Work task = Return every line of the entries that includes the word "people".

Page images and extracted text =
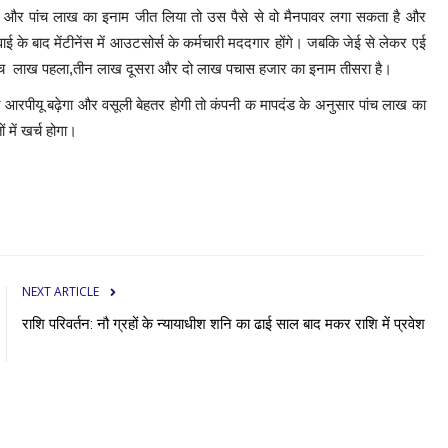
 और पांच लाख का इनाम जीत लिया तो उस पैसे से वो मैनपावर लगा सकता है और
ई के बाद मेंटीनेंस में आउटसोर्स के कर्मचारी मददगार होंगे। जबकि जेई से लेकर एई
ं पांच लाख पहला,तीन लाख दूसरा और दो लाख पचास हजार का इनाम तीसरा है।
 का आरपीयू बढ़ेगा और वसूली बेहतर होगी तो कंपनी क मापदंड के अनुसार पांच लाख का
में खर्च होगा।
NEXT ARTICLE
राशि परिवर्तन: नौ ग्रहों के न्यायाधीश शनि का ढाई साल बाद मकर राशि में प्रवेश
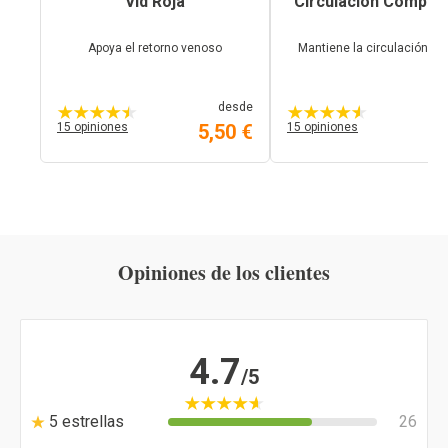
Vid Roja
Circulación Complex
Apoya el retorno venoso
Mantiene la circulación v
desde
15 opiniones
5,50 €
15 opiniones
7,
Opiniones de los clientes
4.7
/5
5 estrellas
26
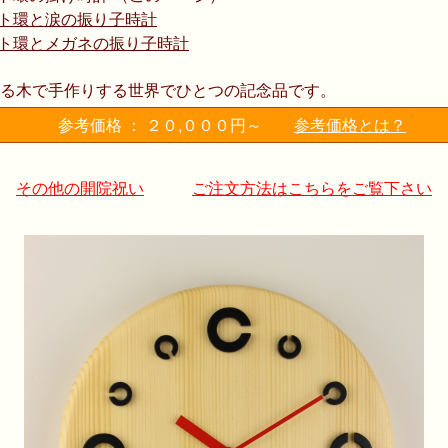
ルト環と涙の振り子時計
ト環とメガネの振り子時計
る木で手作りする世界でひとつの記念品です。
参考価格 ： ２０,０００円～
参考価格とは？
その他の開院祝い
ご注文方法はこちらをご覧下さい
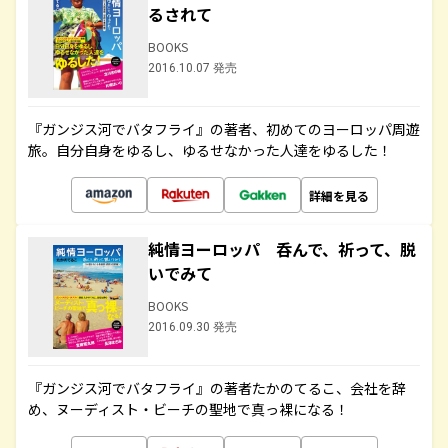
るされて
BOOKS
2016.10.07 発売
『ガンジス河でバタフライ』の著者、初めてのヨーロッパ周遊
旅。自分自身をゆるし、ゆるせなかった人達をゆるした！
詳細を見る
純情ヨーロッパ 呑んで、祈って、脱
いでみて
BOOKS
2016.09.30 発売
『ガンジス河でバタフライ』の著者たかのてるこ、会社を辞
め、ヌーディスト・ビーチの聖地で真っ裸になる！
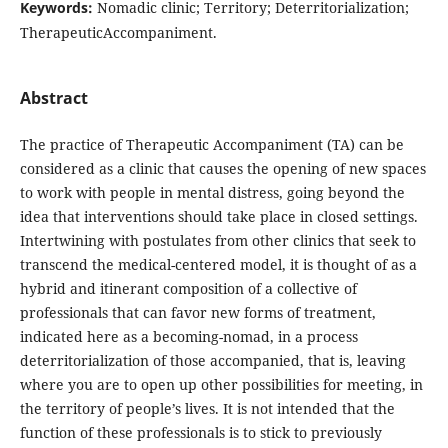
Keywords:
Nomadic clinic; Territory; Deterritorialization;
TherapeuticAccompaniment.
Abstract
The practice of Therapeutic Accompaniment (TA) can be
considered as a clinic that causes the opening of new spaces
to work with people in mental distress, going beyond the
idea that interventions should take place in closed settings.
Intertwining with postulates from other clinics that seek to
transcend the medical-centered model, it is thought of as a
hybrid and itinerant composition of a collective of
professionals that can favor new forms of treatment,
indicated here as a becoming-nomad, in a process
deterritorialization of those accompanied, that is, leaving
where you are to open up other possibilities for meeting, in
the territory of people’s lives. It is not intended that the
function of these professionals is to stick to previously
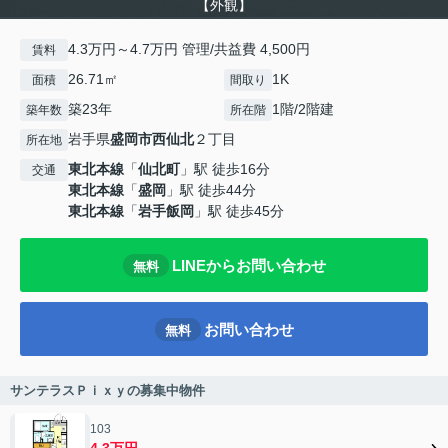
【外観】
4.3万円～4.7万円 管理/共益費 4,500円
賃料
26.71㎡
1K
面積
間取り
築23年
1階/2階建
築年数
所在階
岩手県
盛岡市
西仙北
２丁目
所在地
東北本線
「
仙北町
」駅 徒歩16分
交通
東北本線
「
盛岡
」駅 徒歩44分
東北本線
「
岩手飯岡
」駅 徒歩45分
LINEからお問い合わせ
無料
お問い合わせ
無料
サンテラスＰｉｘｙの募集中物件
103
4.3万円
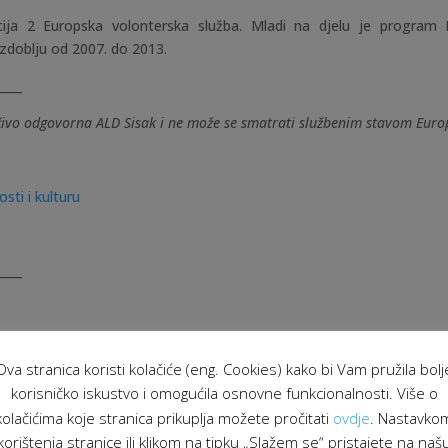
cija 2 Europska volonterska služba. Mladi na djelu je program 
zdoblju od 2007. do 2013.
____
učivo odgovorna ALD Sisak i ne može se smatrati službenim stavom Europ
sti i kulturu
____
Ova stranica koristi kolačiće (eng. Cookies) kako bi Vam pružila bolj
korisničko iskustvo i omogućila osnovne funkcionalnosti. Više o
gu u Orahovici
kolačićima koje stranica prikuplja možete pročitati
ovdje
. Nastavko
korištenja stranice ili klikom na tipku „Slažem se“ pristajete na naš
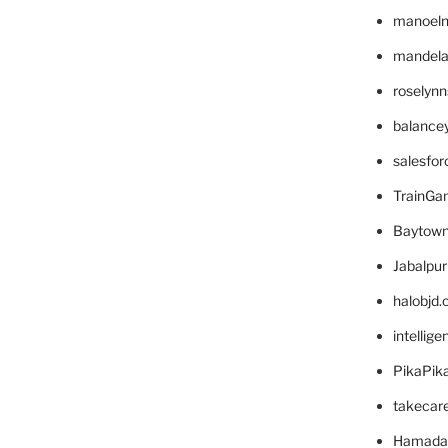
manoel
mandelae
roselyn
balance
salesfo
TrainG
Baytown
Jabalpu
halobjd
intellig
PikaPik
takecar
Hamada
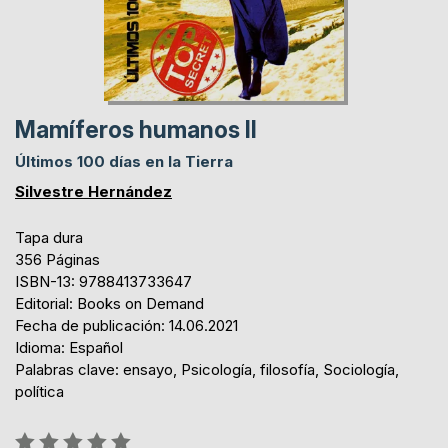
Mamíferos humanos II
Últimos 100 días en la Tierra
Silvestre Hernández
Tapa dura
356 Páginas
ISBN-13: 9788413733647
Editorial: Books on Demand
Fecha de publicación: 14.06.2021
Idioma: Español
Palabras clave: ensayo, Psicología, filosofía, Sociología,
política
Rating:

Solution to this exercise =
to work with people in mental distress, going beyond the
the territory of people’s lives. It is not intended that the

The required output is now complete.